═══ Provided information ═══
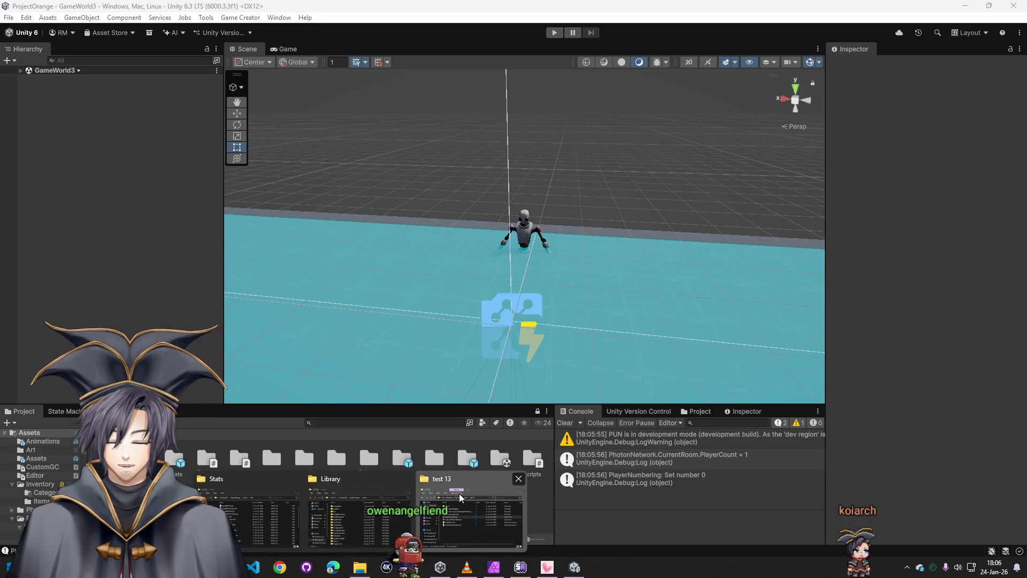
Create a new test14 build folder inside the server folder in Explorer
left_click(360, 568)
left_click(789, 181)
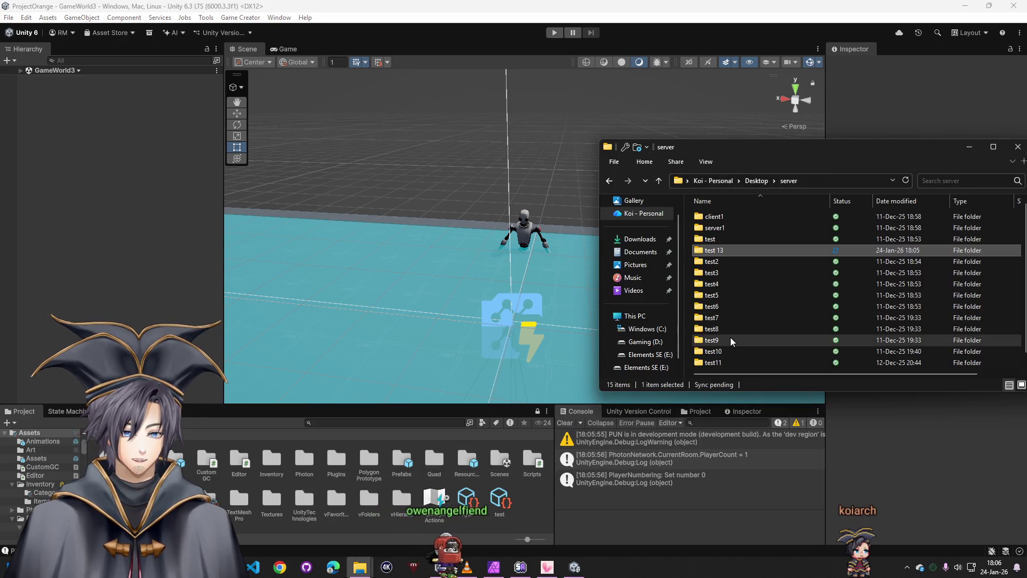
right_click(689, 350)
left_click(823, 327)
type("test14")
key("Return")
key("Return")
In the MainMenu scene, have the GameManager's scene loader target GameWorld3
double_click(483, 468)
═══
Problem
The required output is an exact retyping of the lines from the one that contains "right_click(689, 350)" through the last line of the material above.

Answer section
right_click(689, 350)
left_click(823, 327)
type("test14")
key("Return")
key("Return")
In the MainMenu scene, have the GameManager's scene loader target GameWorld3
double_click(483, 468)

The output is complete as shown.